▶ AVAILABLE DATA:
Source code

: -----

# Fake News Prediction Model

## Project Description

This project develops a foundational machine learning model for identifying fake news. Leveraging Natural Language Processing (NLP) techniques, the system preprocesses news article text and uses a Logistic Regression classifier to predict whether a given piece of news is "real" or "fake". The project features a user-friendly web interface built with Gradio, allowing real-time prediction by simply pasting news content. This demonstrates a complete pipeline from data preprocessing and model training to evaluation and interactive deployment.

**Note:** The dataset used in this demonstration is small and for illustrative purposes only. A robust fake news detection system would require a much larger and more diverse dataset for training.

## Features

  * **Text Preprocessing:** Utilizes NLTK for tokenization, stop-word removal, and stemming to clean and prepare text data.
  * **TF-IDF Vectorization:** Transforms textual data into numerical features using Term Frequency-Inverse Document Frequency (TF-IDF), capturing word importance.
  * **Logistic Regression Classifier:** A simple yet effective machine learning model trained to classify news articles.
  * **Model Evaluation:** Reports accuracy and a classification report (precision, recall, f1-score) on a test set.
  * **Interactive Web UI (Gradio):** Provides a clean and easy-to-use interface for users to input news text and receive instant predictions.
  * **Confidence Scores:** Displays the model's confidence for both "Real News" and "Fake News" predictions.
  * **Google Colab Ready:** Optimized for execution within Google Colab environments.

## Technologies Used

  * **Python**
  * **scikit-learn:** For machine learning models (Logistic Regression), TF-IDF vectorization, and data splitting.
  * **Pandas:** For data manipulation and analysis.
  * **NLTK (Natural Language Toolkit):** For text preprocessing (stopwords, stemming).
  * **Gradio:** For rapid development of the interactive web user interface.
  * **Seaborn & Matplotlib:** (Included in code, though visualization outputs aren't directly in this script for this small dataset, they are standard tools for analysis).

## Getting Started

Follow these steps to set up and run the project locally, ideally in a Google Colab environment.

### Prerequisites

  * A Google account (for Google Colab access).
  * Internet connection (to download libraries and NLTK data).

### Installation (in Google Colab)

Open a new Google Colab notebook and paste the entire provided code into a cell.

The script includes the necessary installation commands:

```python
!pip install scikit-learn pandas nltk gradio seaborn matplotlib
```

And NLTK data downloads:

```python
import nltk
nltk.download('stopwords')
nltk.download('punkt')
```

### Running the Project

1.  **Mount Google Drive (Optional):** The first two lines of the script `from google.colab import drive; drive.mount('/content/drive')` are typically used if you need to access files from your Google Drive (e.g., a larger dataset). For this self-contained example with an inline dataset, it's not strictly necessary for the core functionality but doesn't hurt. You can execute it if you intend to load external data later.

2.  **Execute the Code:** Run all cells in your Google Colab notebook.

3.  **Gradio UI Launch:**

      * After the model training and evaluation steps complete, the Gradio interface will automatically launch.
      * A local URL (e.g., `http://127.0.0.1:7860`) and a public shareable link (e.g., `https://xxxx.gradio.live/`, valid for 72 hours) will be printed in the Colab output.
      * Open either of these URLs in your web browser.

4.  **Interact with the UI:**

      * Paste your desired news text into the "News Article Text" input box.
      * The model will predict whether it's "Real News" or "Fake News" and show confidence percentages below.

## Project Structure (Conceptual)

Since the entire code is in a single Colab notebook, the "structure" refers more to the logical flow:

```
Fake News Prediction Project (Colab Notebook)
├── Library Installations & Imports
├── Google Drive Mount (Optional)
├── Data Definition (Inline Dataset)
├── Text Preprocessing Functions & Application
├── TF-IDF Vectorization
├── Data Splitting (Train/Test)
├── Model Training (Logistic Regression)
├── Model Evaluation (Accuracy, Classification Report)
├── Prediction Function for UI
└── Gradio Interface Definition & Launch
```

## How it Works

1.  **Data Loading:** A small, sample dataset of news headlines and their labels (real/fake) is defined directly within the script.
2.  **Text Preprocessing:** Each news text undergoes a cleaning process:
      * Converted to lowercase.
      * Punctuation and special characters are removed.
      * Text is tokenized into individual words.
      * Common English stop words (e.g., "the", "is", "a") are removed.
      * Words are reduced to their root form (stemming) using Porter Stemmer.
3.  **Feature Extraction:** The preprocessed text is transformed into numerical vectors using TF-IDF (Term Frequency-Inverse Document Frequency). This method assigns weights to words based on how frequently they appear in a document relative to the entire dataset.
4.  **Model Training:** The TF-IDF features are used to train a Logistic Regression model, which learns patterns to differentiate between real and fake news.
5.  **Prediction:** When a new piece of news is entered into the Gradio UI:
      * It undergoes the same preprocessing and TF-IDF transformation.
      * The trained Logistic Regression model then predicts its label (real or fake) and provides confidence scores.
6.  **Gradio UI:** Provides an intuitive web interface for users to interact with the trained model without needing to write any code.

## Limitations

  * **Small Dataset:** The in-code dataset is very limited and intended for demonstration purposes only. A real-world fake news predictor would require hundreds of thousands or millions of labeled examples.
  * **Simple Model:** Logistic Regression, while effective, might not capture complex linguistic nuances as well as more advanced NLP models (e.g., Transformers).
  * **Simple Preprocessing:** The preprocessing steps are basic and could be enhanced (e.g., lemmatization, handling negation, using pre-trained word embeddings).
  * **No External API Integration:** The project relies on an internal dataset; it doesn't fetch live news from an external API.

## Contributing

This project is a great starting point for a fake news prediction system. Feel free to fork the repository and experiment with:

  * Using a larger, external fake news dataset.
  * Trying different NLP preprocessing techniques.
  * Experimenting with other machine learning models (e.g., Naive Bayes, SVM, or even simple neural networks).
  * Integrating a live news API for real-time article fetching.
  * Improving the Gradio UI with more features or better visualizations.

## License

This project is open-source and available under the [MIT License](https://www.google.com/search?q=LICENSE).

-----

▶ DIRECTIONS: Whatever appears in the material must be set down again, word for word.

▶ FINISHED EXERCISE:
Source code

: -----

# Fake News Prediction Model

## Project Description

This project develops a foundational machine learning model for identifying fake news. Leveraging Natural Language Processing (NLP) techniques, the system preprocesses news article text and uses a Logistic Regression classifier to predict whether a given piece of news is "real" or "fake". The project features a user-friendly web interface built with Gradio, allowing real-time prediction by simply pasting news content. This demonstrates a complete pipeline from data preprocessing and model training to evaluation and interactive deployment.

**Note:** The dataset used in this demonstration is small and for illustrative purposes only. A robust fake news detection system would require a much larger and more diverse dataset for training.

## Features

  * **Text Preprocessing:** Utilizes NLTK for tokenization, stop-word removal, and stemming to clean and prepare text data.
  * **TF-IDF Vectorization:** Transforms textual data into numerical features using Term Frequency-Inverse Document Frequency (TF-IDF), capturing word importance.
  * **Logistic Regression Classifier:** A simple yet effective machine learning model trained to classify news articles.
  * **Model Evaluation:** Reports accuracy and a classification report (precision, recall, f1-score) on a test set.
  * **Interactive Web UI (Gradio):** Provides a clean and easy-to-use interface for users to input news text and receive instant predictions.
  * **Confidence Scores:** Displays the model's confidence for both "Real News" and "Fake News" predictions.
  * **Google Colab Ready:** Optimized for execution within Google Colab environments.

## Technologies Used

  * **Python**
  * **scikit-learn:** For machine learning models (Logistic Regression), TF-IDF vectorization, and data splitting.
  * **Pandas:** For data manipulation and analysis.
  * **NLTK (Natural Language Toolkit):** For text preprocessing (stopwords, stemming).
  * **Gradio:** For rapid development of the interactive web user interface.
  * **Seaborn & Matplotlib:** (Included in code, though visualization outputs aren't directly in this script for this small dataset, they are standard tools for analysis).

## Getting Started

Follow these steps to set up and run the project locally, ideally in a Google Colab environment.

### Prerequisites

  * A Google account (for Google Colab access).
  * Internet connection (to download libraries and NLTK data).

### Installation (in Google Colab)

Open a new Google Colab notebook and paste the entire provided code into a cell.

The script includes the necessary installation commands:

```python
!pip install scikit-learn pandas nltk gradio seaborn matplotlib
```

And NLTK data downloads:

```python
import nltk
nltk.download('stopwords')
nltk.download('punkt')
```

### Running the Project

1.  **Mount Google Drive (Optional):** The first two lines of the script `from google.colab import drive; drive.mount('/content/drive')` are typically used if you need to access files from your Google Drive (e.g., a larger dataset). For this self-contained example with an inline dataset, it's not strictly necessary for the core functionality but doesn't hurt. You can execute it if you intend to load external data later.

2.  **Execute the Code:** Run all cells in your Google Colab notebook.

3.  **Gradio UI Launch:**

      * After the model training and evaluation steps complete, the Gradio interface will automatically launch.
      * A local URL (e.g., `http://127.0.0.1:7860`) and a public shareable link (e.g., `https://xxxx.gradio.live/`, valid for 72 hours) will be printed in the Colab output.
      * Open either of these URLs in your web browser.

4.  **Interact with the UI:**

      * Paste your desired news text into the "News Article Text" input box.
      * The model will predict whether it's "Real News" or "Fake News" and show confidence percentages below.

## Project Structure (Conceptual)

Since the entire code is in a single Colab notebook, the "structure" refers more to the logical flow:

```
Fake News Prediction Project (Colab Notebook)
├── Library Installations & Imports
├── Google Drive Mount (Optional)
├── Data Definition (Inline Dataset)
├── Text Preprocessing Functions & Application
├── TF-IDF Vectorization
├── Data Splitting (Train/Test)
├── Model Training (Logistic Regression)
├── Model Evaluation (Accuracy, Classification Report)
├── Prediction Function for UI
└── Gradio Interface Definition & Launch
```

## How it Works

1.  **Data Loading:** A small, sample dataset of news headlines and their labels (real/fake) is defined directly within the script.
2.  **Text Preprocessing:** Each news text undergoes a cleaning process:
      * Converted to lowercase.
      * Punctuation and special characters are removed.
      * Text is tokenized into individual words.
      * Common English stop words (e.g., "the", "is", "a") are removed.
      * Words are reduced to their root form (stemming) using Porter Stemmer.
3.  **Feature Extraction:** The preprocessed text is transformed into numerical vectors using TF-IDF (Term Frequency-Inverse Document Frequency). This method assigns weights to words based on how frequently they appear in a document relative to the entire dataset.
4.  **Model Training:** The TF-IDF features are used to train a Logistic Regression model, which learns patterns to differentiate between real and fake news.
5.  **Prediction:** When a new piece of news is entered into the Gradio UI:
      * It undergoes the same preprocessing and TF-IDF transformation.
      * The trained Logistic Regression model then predicts its label (real or fake) and provides confidence scores.
6.  **Gradio UI:** Provides an intuitive web interface for users to interact with the trained model without needing to write any code.

## Limitations

  * **Small Dataset:** The in-code dataset is very limited and intended for demonstration purposes only. A real-world fake news predictor would require hundreds of thousands or millions of labeled examples.
  * **Simple Model:** Logistic Regression, while effective, might not capture complex linguistic nuances as well as more advanced NLP models (e.g., Transformers).
  * **Simple Preprocessing:** The preprocessing steps are basic and could be enhanced (e.g., lemmatization, handling negation, using pre-trained word embeddings).
  * **No External API Integration:** The project relies on an internal dataset; it doesn't fetch live news from an external API.

## Contributing

This project is a great starting point for a fake news prediction system. Feel free to fork the repository and experiment with:

  * Using a larger, external fake news dataset.
  * Trying different NLP preprocessing techniques.
  * Experimenting with other machine learning models (e.g., Naive Bayes, SVM, or even simple neural networks).
  * Integrating a live news API for real-time article fetching.
  * Improving the Gradio UI with more features or better visualizations.

## License

This project is open-source and available under the [MIT License](https://www.google.com/search?q=LICENSE).

-----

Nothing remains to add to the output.